═══ DATASET

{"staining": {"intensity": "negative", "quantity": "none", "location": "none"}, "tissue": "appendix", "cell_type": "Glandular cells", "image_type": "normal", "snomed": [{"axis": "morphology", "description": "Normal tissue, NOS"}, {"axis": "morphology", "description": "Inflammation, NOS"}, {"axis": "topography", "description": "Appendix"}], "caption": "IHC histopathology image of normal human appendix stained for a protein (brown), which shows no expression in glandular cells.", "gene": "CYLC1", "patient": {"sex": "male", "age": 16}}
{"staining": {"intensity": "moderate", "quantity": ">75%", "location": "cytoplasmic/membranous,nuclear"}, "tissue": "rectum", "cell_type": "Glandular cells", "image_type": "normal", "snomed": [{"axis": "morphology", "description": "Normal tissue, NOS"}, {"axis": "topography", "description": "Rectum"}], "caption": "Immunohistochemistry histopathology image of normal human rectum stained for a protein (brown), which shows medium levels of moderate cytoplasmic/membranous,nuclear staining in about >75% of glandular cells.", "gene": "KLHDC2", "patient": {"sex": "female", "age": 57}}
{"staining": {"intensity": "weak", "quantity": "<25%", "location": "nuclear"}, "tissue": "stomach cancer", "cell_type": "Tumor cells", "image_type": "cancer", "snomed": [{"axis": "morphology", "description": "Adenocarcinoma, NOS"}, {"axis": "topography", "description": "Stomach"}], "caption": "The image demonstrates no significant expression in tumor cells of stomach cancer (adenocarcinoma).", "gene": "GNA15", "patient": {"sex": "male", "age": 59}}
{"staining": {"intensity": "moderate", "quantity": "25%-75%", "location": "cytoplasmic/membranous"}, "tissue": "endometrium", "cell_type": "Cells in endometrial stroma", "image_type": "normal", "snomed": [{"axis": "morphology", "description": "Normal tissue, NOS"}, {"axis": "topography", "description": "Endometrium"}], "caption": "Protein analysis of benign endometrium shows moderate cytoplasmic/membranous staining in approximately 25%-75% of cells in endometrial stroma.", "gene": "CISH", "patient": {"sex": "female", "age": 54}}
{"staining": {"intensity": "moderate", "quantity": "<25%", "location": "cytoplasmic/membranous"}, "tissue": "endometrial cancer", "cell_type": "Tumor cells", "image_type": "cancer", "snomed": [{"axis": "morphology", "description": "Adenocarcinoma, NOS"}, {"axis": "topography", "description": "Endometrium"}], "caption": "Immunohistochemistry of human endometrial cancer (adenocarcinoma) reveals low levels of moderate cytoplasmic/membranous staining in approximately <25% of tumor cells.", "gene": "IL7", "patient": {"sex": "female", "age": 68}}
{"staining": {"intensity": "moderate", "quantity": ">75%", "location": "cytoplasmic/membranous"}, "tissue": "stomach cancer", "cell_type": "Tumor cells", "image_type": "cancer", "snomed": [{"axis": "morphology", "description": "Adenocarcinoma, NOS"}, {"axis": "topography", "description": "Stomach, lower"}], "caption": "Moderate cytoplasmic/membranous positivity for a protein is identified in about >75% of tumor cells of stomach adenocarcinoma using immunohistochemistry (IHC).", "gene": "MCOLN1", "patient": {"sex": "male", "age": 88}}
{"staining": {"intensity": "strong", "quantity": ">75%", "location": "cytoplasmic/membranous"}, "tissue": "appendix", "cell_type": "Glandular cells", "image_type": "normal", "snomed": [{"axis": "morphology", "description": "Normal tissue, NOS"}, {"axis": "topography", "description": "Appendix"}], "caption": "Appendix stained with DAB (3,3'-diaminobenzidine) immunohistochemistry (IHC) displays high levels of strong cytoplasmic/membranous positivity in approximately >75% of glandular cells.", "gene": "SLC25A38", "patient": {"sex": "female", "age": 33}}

══════

**AIM OF THE TASK**
I need every line of the data that has the word "brown"; please list them.

**RESULT OF THIS TASK**
{"staining": {"intensity": "negative", "quantity": "none", "location": "none"}, "tissue": "appendix", "cell_type": "Glandular cells", "image_type": "normal", "snomed": [{"axis": "morphology", "description": "Normal tissue, NOS"}, {"axis": "morphology", "description": "Inflammation, NOS"}, {"axis": "topography", "description": "Appendix"}], "caption": "IHC histopathology image of normal human appendix stained for a protein (brown), which shows no expression in glandular cells.", "gene": "CYLC1", "patient": {"sex": "male", "age": 16}}
{"staining": {"intensity": "moderate", "quantity": ">75%", "location": "cytoplasmic/membranous,nuclear"}, "tissue": "rectum", "cell_type": "Glandular cells", "image_type": "normal", "snomed": [{"axis": "morphology", "description": "Normal tissue, NOS"}, {"axis": "topography", "description": "Rectum"}], "caption": "Immunohistochemistry histopathology image of normal human rectum stained for a protein (brown), which shows medium levels of moderate cytoplasmic/membranous,nuclear staining in about >75% of glandular cells.", "gene": "KLHDC2", "patient": {"sex": "female", "age": 57}}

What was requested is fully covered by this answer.